Mi segunda mujer me enseñó alemán. Cuando nos conocimos no sabía ni
palabra.
Pero ella era muy inteligente, secretaria de dirección.
Renunció al trabajo para estar más tiempo conmigo. No fue sencillo.
Conformábamos una pareja inexplicable, rara. Ella, una mujer exitosa,
yo, un hombre desvalido, con pinta extraña, sin ser capaz de hablar dos
frases seguidas. Juntos montamos una empresa. Hoy tengo bastantes taxis y
varios empleados. También construimos una casa. Todo lo que emprendimos
resultó exitoso, y no es cuento.
-“¿Y sigue teniendo contacto con su primera mujer?”, le pregunté
El hombre negó con la cabeza.
-“Desde que murió mi segunda mujer todo
cambió, no salgo del taxi, soy incapaz de hacer otra cosa.
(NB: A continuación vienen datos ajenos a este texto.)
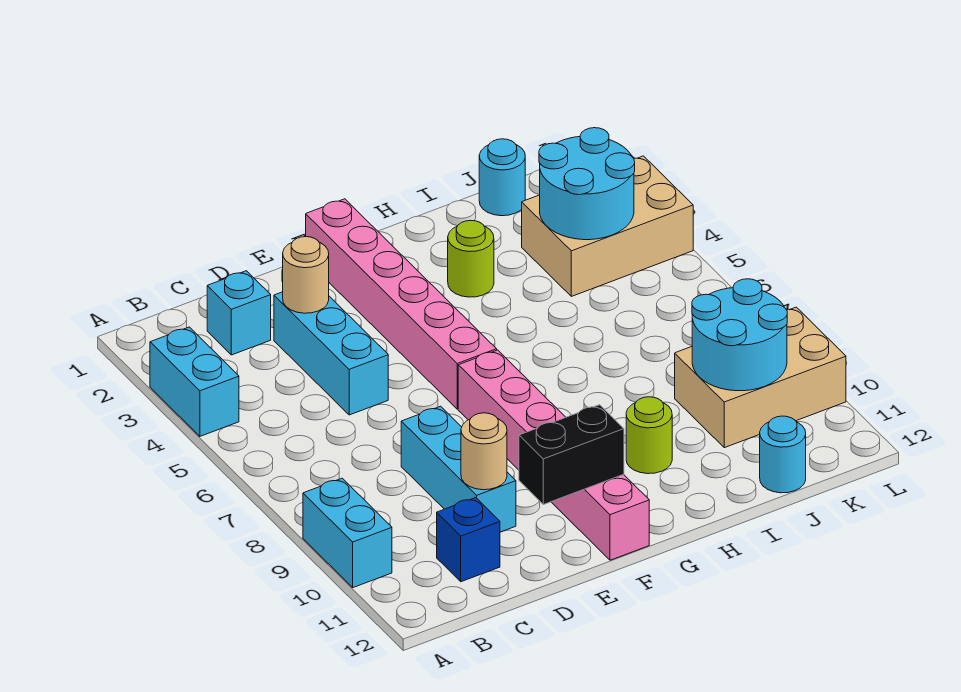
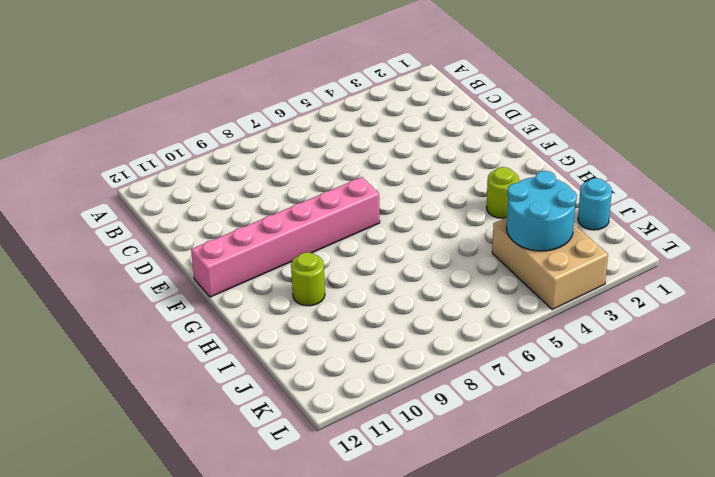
none -> cyan 1x2 brick [150,327,239,436]
none -> cyan 1x2 brick [303,478,392,588]
none -> cyan 1x1 brick [207,271,271,355]

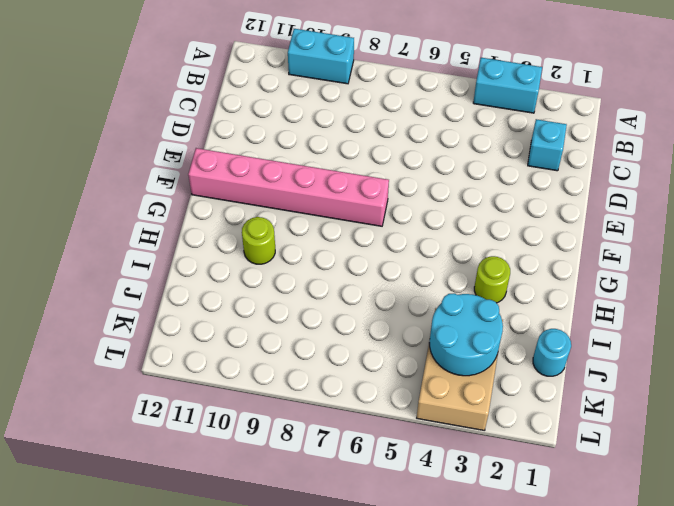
none -> blue 1x1 brick [437,498,500,582]
none -> cyan 1x3 brick [274,292,388,415]
none -> cyan 1x3 brick [401,406,516,532]

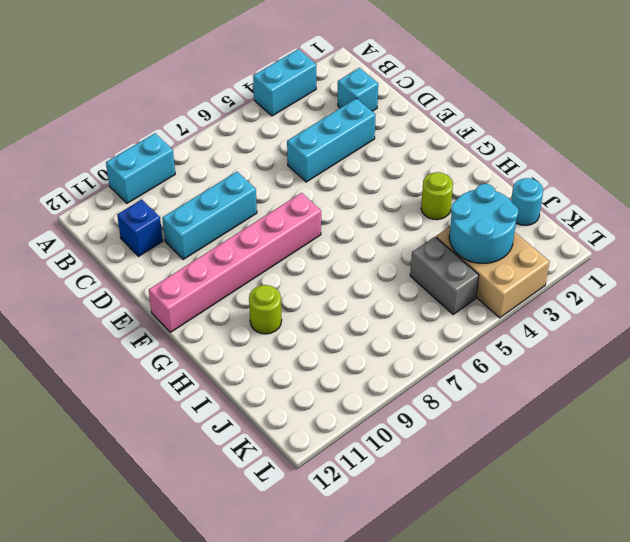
grey 1x2 brick [410,237,479,314] -> none
none -> pink 1x6 brick [306,199,497,409]
none -> tan 2x3 brick [675,307,846,448]
none -> cyan 1x1 round brick [760,416,806,493]

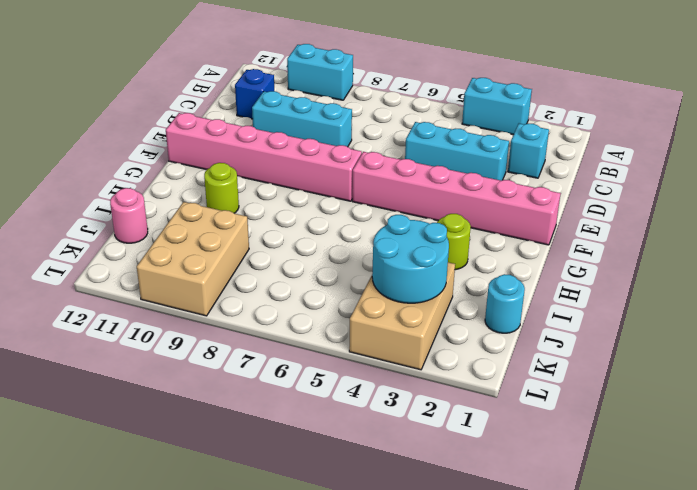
pink 1x1 round brick [110,188,148,243] -> cyan 1x1 round brick [760,416,806,493]
none -> tan 1x1 round brick [283,237,329,313]
none -> tan 1x1 round brick [461,413,507,490]
none -> black 1x2 brick [519,405,624,504]

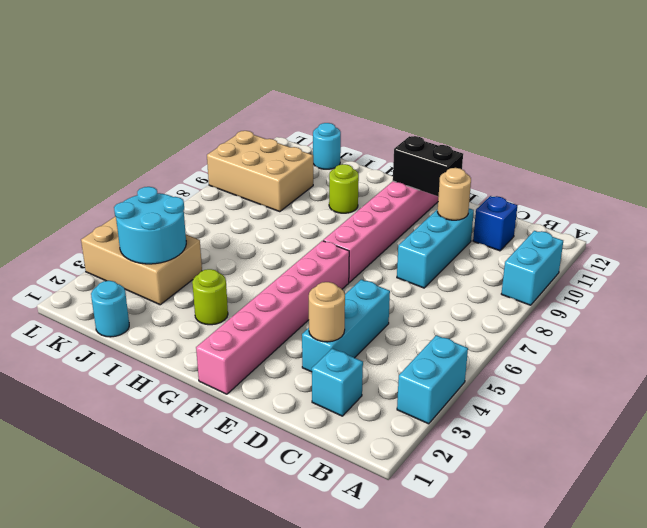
none -> cyan 2x2 round brick [692,279,787,391]

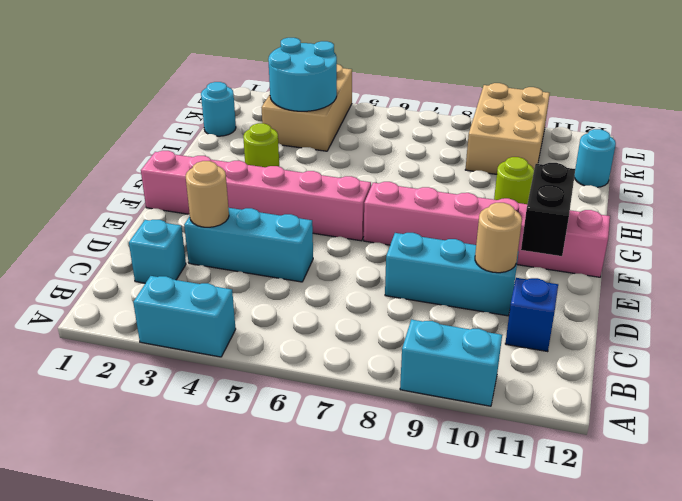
none -> cyan 2x2 round brick [692,279,787,391]

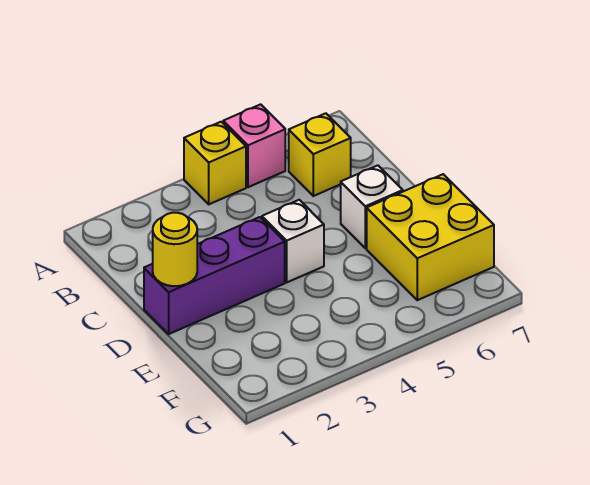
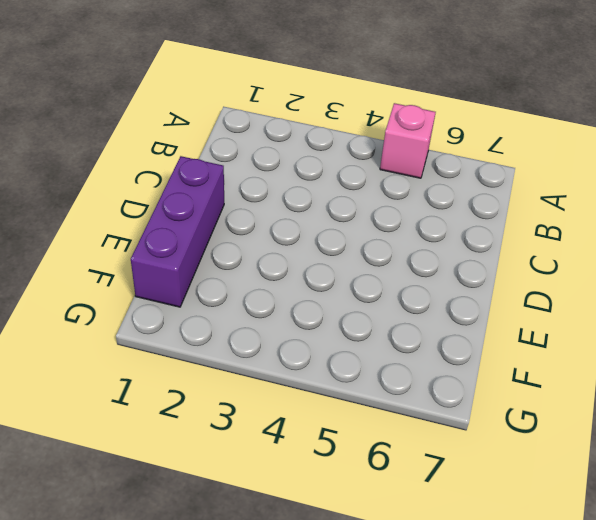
purple 1x3 brick [131,156,224,307] -> purple 1x3 brick turned to [144,217,285,334]
none -> yellow 1x1 brick [184,122,246,204]
none -> yellow 1x1 brick [289,113,351,196]

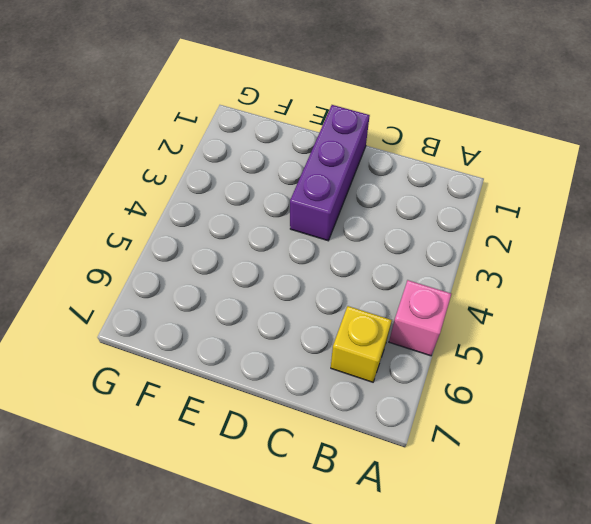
none -> yellow 1x1 brick [184,122,246,204]
none -> white 1x1 brick [262,200,324,282]

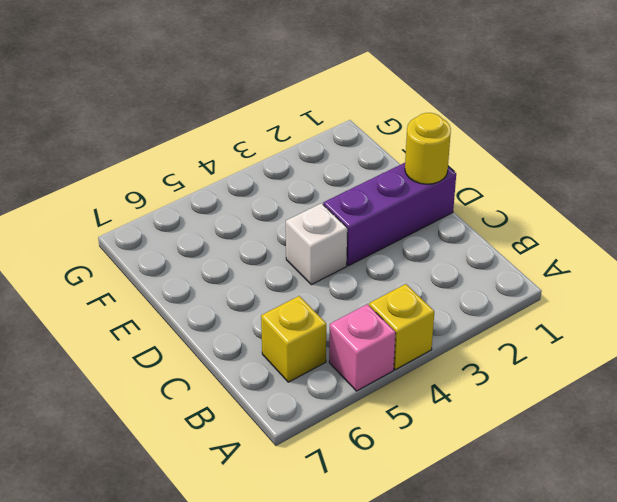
none -> white 1x1 brick [341,165,403,248]
none -> yellow 2x2 brick [367,174,494,300]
Me asusta la
casa. Conduzco el taxi día y noche. A veces invito a un desconocido,
como usted. Quienes me conocen están hartos de mi historia.
-“Venda la casa”, le propuse.
Su respuesta fue que no puede, que era
del agrado de su esposa. La idea de que en ella viva otro que no sea su
esposa muerta le resulta insoportable.
-“Murió muy rápidamente, de un día para
otro. A menudo escucho el consejo: debes emprender algo nuevo, quizá con
otra mujer. Mis amigos quieren, pero vivir con otra me es imposible.
Quizá con el tiempo cambie”, comenta.
-“Sin duda, le digo, lentamente pero irá a mejor. ¿Cuánto tiempo hace que murió su mujer?
– “Hace ya seis años”, respondió
Pero al narrar su amarga historia no
parecía agobiado, con ese tono hubiera podido hablar también del
tiempo. Luego, en el tren, pensé que quizá era la centeava vez que
contaba su pena y quebranto, arrojando al viento cada vez gramos de
lastre y pena, que es lo que ocurre con la narración de historias.
Porque da igual que se haga en forma de
columna cómica o de novela dramática, si no hay dolor ni preguntas
afiladas al viento uno no tiene nada importante que contar.
El hombre feliz sería el acabose de la literatura, una idea atroz.